NDUFA1 is one of the 36 nuclear genes encoding subunits of the mitochondrial complex I involved in the respiratory chain. The human NDUFA1 has been cloned, completely sequenced and mapped to Xq24. In the present study, we searched for sequence variations in NDUFA1 as causative defects in complex I deficiency using genomic DNA of 152 patients with various clinical phenotypes. The patient sample consisted of 54 patients (46 male and 8 female) with Leber heriditary optic neuropathy (LHON) from 48 unrelated families from Germany and 98 patients (72 male and 26 female) with biochemically proven complex I deficiency including Leigh syndrome. Patient DNA was used to amplify all three exons, including the exon/intron boundaries and the promoter region of NDUFA1 for heteroduplex analysis and direct sequencing. In the 152 patients tested, no mutation was found that could be related to any of the disease phenotypes included. However, three single-nucleotide polymorphisms (SNPs) located in the promoter region (SNP G/C at nt -71 and SNP T/C at nt -189) and in intron 1 (SNP T/G nt 1454) were discovered. Allele frequencies of the SNPs were estimated in a German and Estonian control population and compared to complex I-deficient patients. There was no significant difference between the control population, the LHON patients, or the severely affected patients with complex I deficiency, excluding an association of the polymorphisms with the diseases. Our results suggest that mutations in NDUFA1 do not cause the gender difference observed in clinically severe and complex phenotypes with complex I deficiency.
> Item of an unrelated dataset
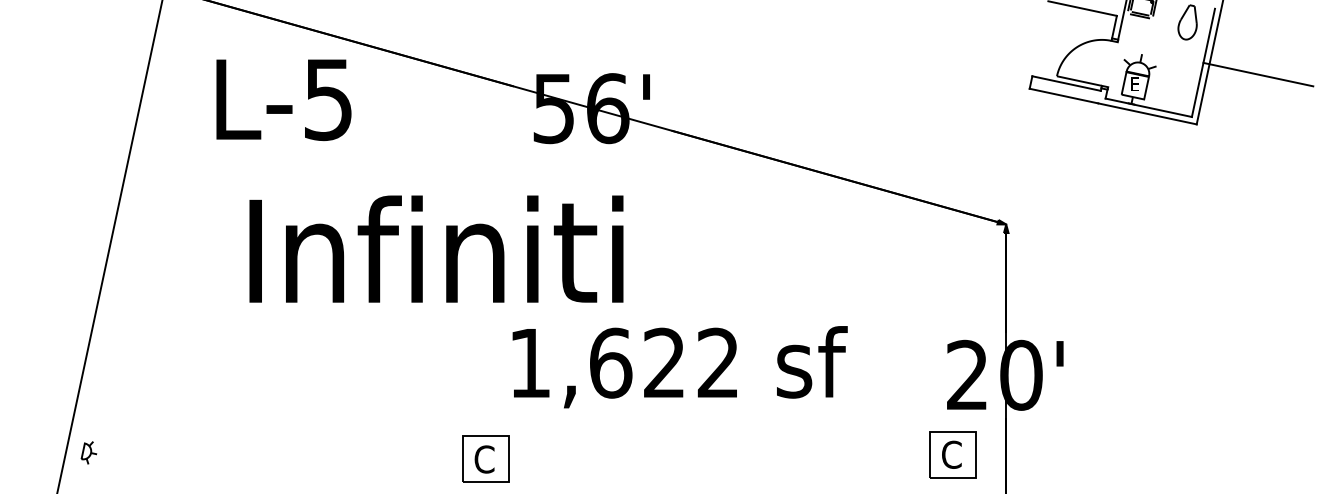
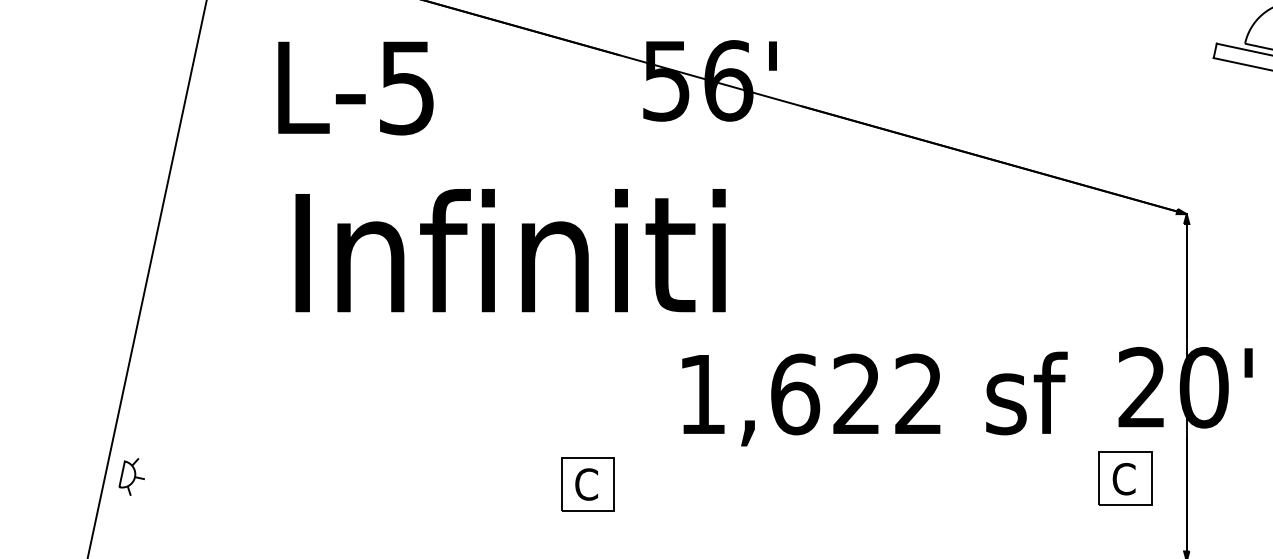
text: (283, 99) -> (355, 87), moved
text: (436, 248) -> (510, 249), moved
text: (679, 367) -> (874, 399), moved
part: (88, 452) -> (131, 476), size x1.43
NDUFA1是36个编码参与呼吸链的线粒体复合物I亚基的核基因之一。人类NDUFA1已被克隆、完全测序并定位到Xq24。在本研究中,我们使用152例具有各种临床表型的患者的基因组DNA,搜索NDUFA1中的序列变异,作为复合物I缺乏症的致病缺陷。患者样本包括来自德国48个无关家庭的54例(46例男性和8例女性)患有Leber遗传性视神经病变(LHON)的患者,以及98例(72例男性和26例女性)经生化证实患有复合物I缺乏症(包括Leigh综合征)的患者。使用患者DNA扩增所有三个外显子,包括NDUFA1的外显子/内含子边界和启动子区域,用于异源双链分析和直接测序。在测试的152例患者中,未发现与所包括的任何疾病表型相关的突变。然而,发现了位于启动子区域(nt -71处的SNP G/C和nt -189处的SNP T/C)和内含子1(nt 1454处的SNP T/G)的三个单核苷酸多态性(SNP)。在德国和爱沙尼亚的对照人群中估计了这些SNP的等位基因频率,并与复合物I缺乏症患者进行了比较。对照人群、LHON患者或患有严重复合物I缺乏症的患者之间没有显著差异,排除了这些多态性与疾病的关联。我们的结果表明,NDUFA1中的突变不会导致在临床上严重的复合物I缺乏症复杂表型中观察到的性别差异。